В новой квартире она тоже не смогла заставить себя вставать раньше.
4
Наступил вечер, когда Евгений не вернулся к ужину. Ещё вечер. Ещё. Теперь ей самой приходилось кормить, купать и укладывать детей. Несколько часов дня, пока она спала, отнимали у Евгения рабочее время, и он стал работать вечерами.
Она не знала, чем конкретно он занимается. Из редких отрывочных телефонных разговоров поймала слова: «компьютеры», «программы», «ремонт». И создала в своём воображении картину: Евгений с Михаилом открыли фирму, чтобы чинить компьютеры и писать программы.
Однажды, когда он явился в два часа ночи, она преградила ему путь в спальню и спросила:
— У тебя есть женщина?
Он буквально вытаращил глаза:
— Откуда ты взяла эту глупость?
— Ты со мной не спишь. Мужчина не может жить без женщины.
— Ещё как может!
«Зачем же ты женился, если ты можешь жить без женщины?» — чуть не спросила. Не спросила. Сказала:
— Но я знаю тебя мужчиной. Ты — полноценный мужчина.
— Был, — сказал Евгений и, чуть отстранив её, прошёл в спальню.
— Но ты же не монах! — рассердилась она.
— Монах?! Да, я монах. Женщины у меня нет и не будет.
Она хотела сказать: «Тогда разойдись со мной!», но не сказала. Она не сможет жить без него. И детей он с ней не оставит.
«Он никогда не дастся тебе, как не дался мне».
«Зачем он тебе такой?!» — спросила её тогда Инга.
— Ты совсем не любишь меня? — снова подступила она к нему.
Он уже лежал с книгой в руках, отключившись от неё за то время, что она говорила сама с собой. Вихри крутились в ней, как крылья работающей мельницы, и разрывали её изнутри.
Глаза — детские, невинные, непонимающие, кроткие:
— Ты мать моих детей. Конечно, я люблю тебя.
— Но ведь ты не спишь со мной. Как же мне жить?
— Я не могу, — виновато сказал он. — Ты свободна.
— Для чего свободна? Для того, чтобы завести любовника? Для того, чтобы найти другого мужа? Для того, чтобы удавиться?
Он отложил книгу, сел, укрытый до пояса одеялом.
— Я очень виноват, — сказал он. Долго молчал. — Но я не могу, — повторил твёрдо. — Что же мне делать? Как помочь тебе?
— Может, ты врёшь? Может, у тебя есть женщина?

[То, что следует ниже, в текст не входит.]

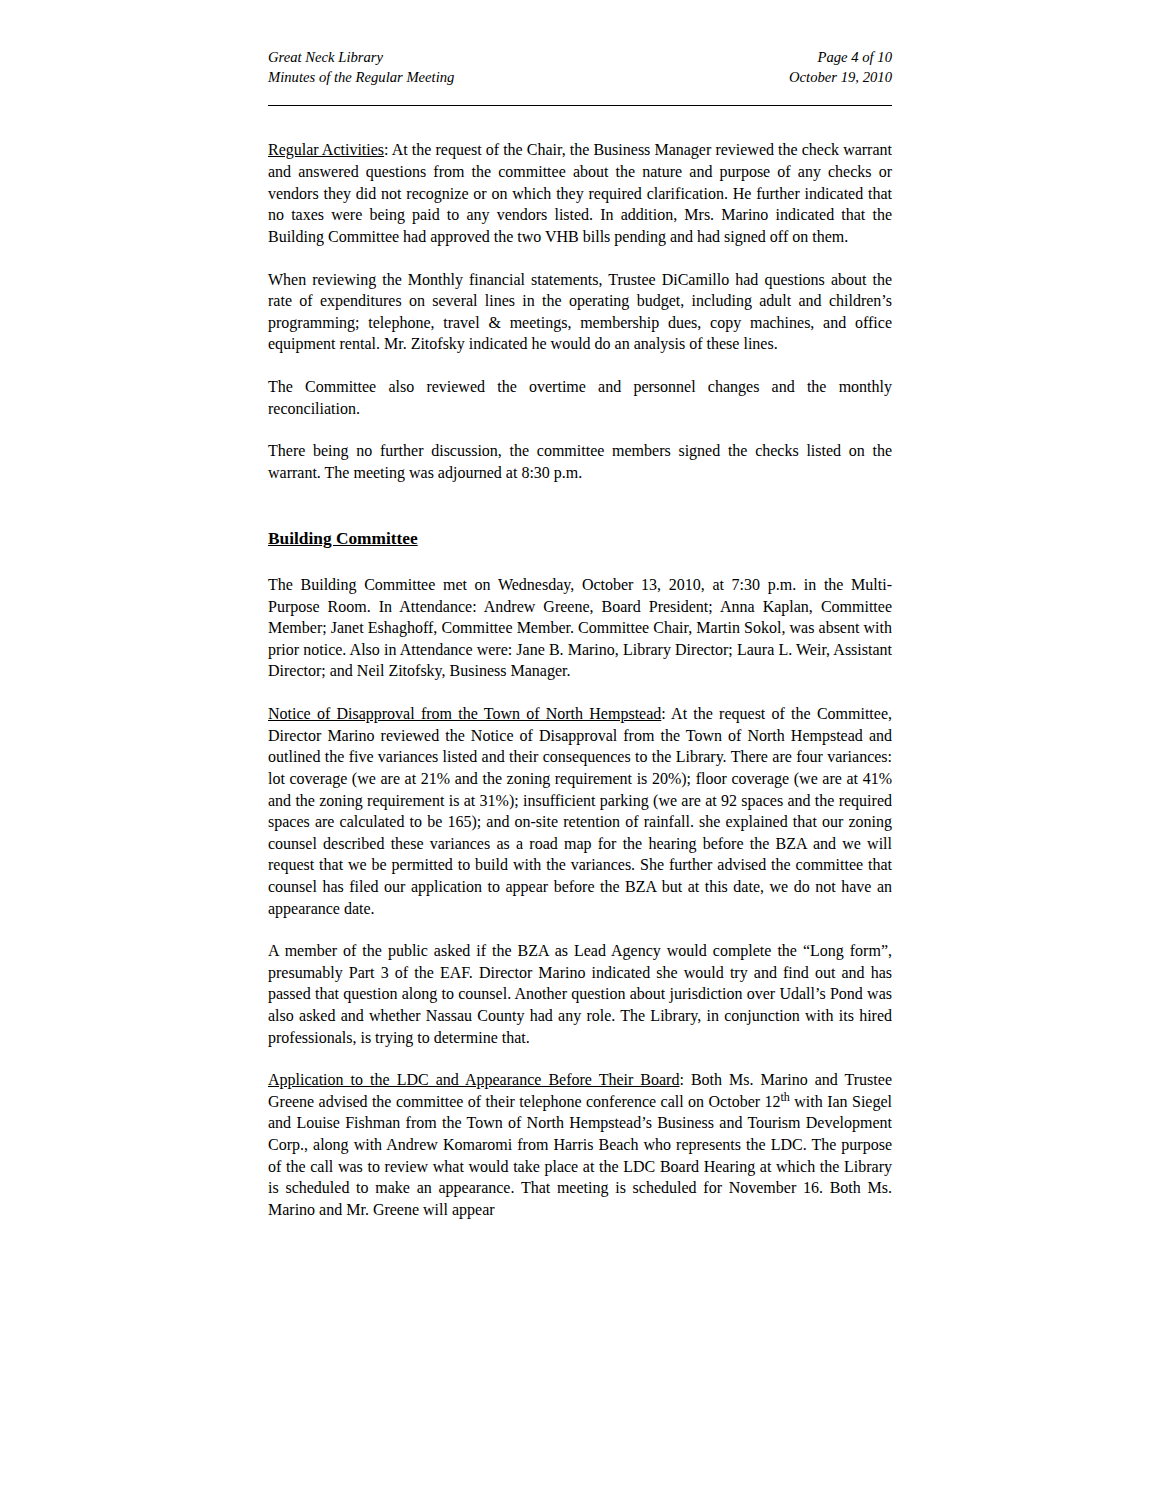Great Neck Library
Page 4 of 10
Minutes of the Regular Meeting
October 19, 2010
Regular Activities: At the request of the Chair, the Business Manager reviewed the check warrant and answered questions from the committee about the nature and purpose of any checks or vendors they did not recognize or on which they required clarification. He further indicated that no taxes were being paid to any vendors listed. In addition, Mrs. Marino indicated that the Building Committee had approved the two VHB bills pending and had signed off on them.
When reviewing the Monthly financial statements, Trustee DiCamillo had questions about the rate of expenditures on several lines in the operating budget, including adult and children’s programming; telephone, travel & meetings, membership dues, copy machines, and office equipment rental. Mr. Zitofsky indicated he would do an analysis of these lines.
The Committee also reviewed the overtime and personnel changes and the monthly reconciliation.
There being no further discussion, the committee members signed the checks listed on the warrant. The meeting was adjourned at 8:30 p.m.
Building Committee
The Building Committee met on Wednesday, October 13, 2010, at 7:30 p.m. in the Multi-Purpose Room. In Attendance: Andrew Greene, Board President; Anna Kaplan, Committee Member; Janet Eshaghoff, Committee Member. Committee Chair, Martin Sokol, was absent with prior notice. Also in Attendance were: Jane B. Marino, Library Director; Laura L. Weir, Assistant Director; and Neil Zitofsky, Business Manager.
Notice of Disapproval from the Town of North Hempstead: At the request of the Committee, Director Marino reviewed the Notice of Disapproval from the Town of North Hempstead and outlined the five variances listed and their consequences to the Library. There are four variances: lot coverage (we are at 21% and the zoning requirement is 20%); floor coverage (we are at 41% and the zoning requirement is at 31%); insufficient parking (we are at 92 spaces and the required spaces are calculated to be 165); and on-site retention of rainfall. she explained that our zoning counsel described these variances as a road map for the hearing before the BZA and we will request that we be permitted to build with the variances. She further advised the committee that counsel has filed our application to appear before the BZA but at this date, we do not have an appearance date.
A member of the public asked if the BZA as Lead Agency would complete the “Long form”, presumably Part 3 of the EAF. Director Marino indicated she would try and find out and has passed that question along to counsel. Another question about jurisdiction over Udall’s Pond was also asked and whether Nassau County had any role. The Library, in conjunction with its hired professionals, is trying to determine that.
Application to the LDC and Appearance Before Their Board: Both Ms. Marino and Trustee Greene advised the committee of their telephone conference call on October 12th with Ian Siegel and Louise Fishman from the Town of North Hempstead’s Business and Tourism Development Corp., along with Andrew Komaromi from Harris Beach who represents the LDC. The purpose of the call was to review what would take place at the LDC Board Hearing at which the Library is scheduled to make an appearance. That meeting is scheduled for November 16. Both Ms. Marino and Mr. Greene will appear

Он не рассердился, не раздражился. Он сказал тихо:
— Во-первых, я никогда не вру. Во-вторых, у меня нет женщины. В-третьих, у меня никогда не будет женщины, у меня больше не может быть женщины.
Она вынеслась из спальни вихрями, крутящимися внутри. Те же вихри завертели её по дому, сунули ей в руки холсты, спички, кинули к ванной, бросили холсты в ванну, подожгли.